De la Cota, así como hizo Marta, Aníbal también contó que muchos se llevaron a los niños y a los adolescentes por temor a que los miembros de las bandas los reclutaran de forma forzada y, luego, por temor a la policía.
“Yo pude salir a comprar comida el sábado. El lunes salí a trabajar y cuando llegué me dijeron que los uniformados habían estado tocando la puerta. No es la primera vez, nosotros apagamos todas las luces y nos escondemos atrás. Pero no es fácil, en este sector donde vivo en un radio de 14 casas, tres están abandonada. Fueron allanadas y saqueadas. Hoy por la mañana (este 12 de julio), los funcionarios se llevaron televisores, aires y demás enseres de los vecinos”.
En la Cota además no llega el agua constantemente, el gas doméstico ya no es suministrado pues los choferes de los camiones temen recorrer esas calles, y las bolsas del Clap tenían que haber llegado el fin de semana pasado.
El preescolar Eusebio Guzmán, que además es centro electoral, fue allanado. En ese espacio se escondían unos gariteros “y fueron ajusticiados por la policía. Ahora tiene parte de las instalaciones destruidas”.

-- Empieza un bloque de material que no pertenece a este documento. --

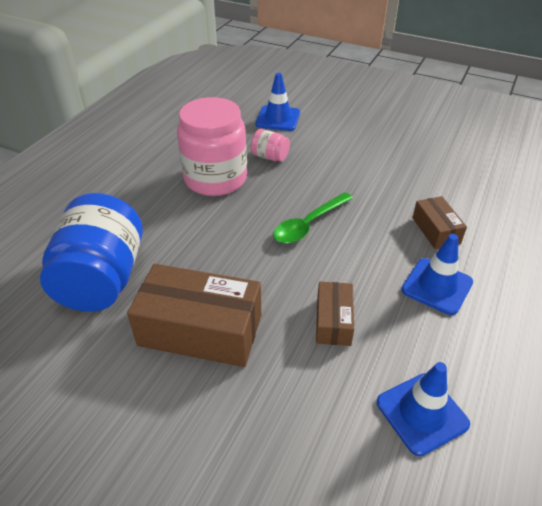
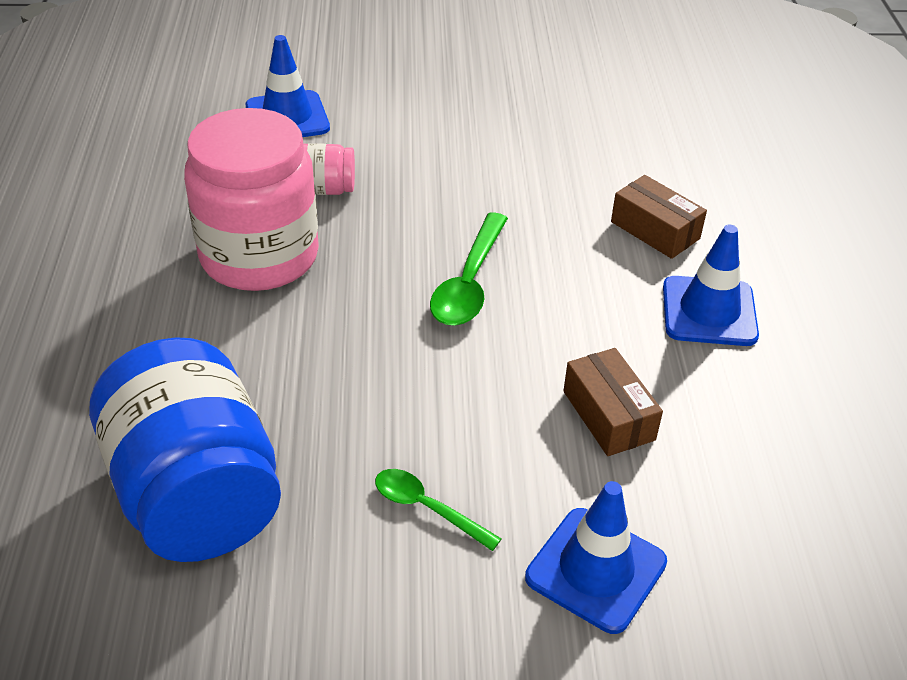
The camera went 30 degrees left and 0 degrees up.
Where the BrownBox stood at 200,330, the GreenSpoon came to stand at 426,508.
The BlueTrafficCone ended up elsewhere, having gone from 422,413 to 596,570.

Por diversas razones, ahora la gente no quiere regresar, no quiere asomarse en las ventanas, pararse en las equinas. Saben que los delincuentes van a regresar. “Tememos por las represalias, ellos pidieron que la gente saliera de sus casas a ‘defender el hampa’, pero la mayoría no salió”.
Este 13 de julio las calles de la Cota 905 estaban solitarias. En horas de la mañana los vecinos escucharon unos disparos, pero luego se apoderó del sector una tensa calma.
Los policías siguen en el sitio. Incluso estaban limpiando una de las casas allanadas, con la intención de hacer un módulo. Eso es lo que presumen los vecinos, quienes saben que ya nada será cómo antes en la Cota 905, donde también hubo torneos de básquet, donde sonaba la salsa y el reguetón, donde se jugaba a la pelotica de goma, donde desfilaban los disfraces y donde hoy solo hay angustia y desolación.
*Marta y Aníbal, son nombres cambiados. Ambos pudieron el resguardo de sus identidades y de la ubicación exacta de sus viviendas.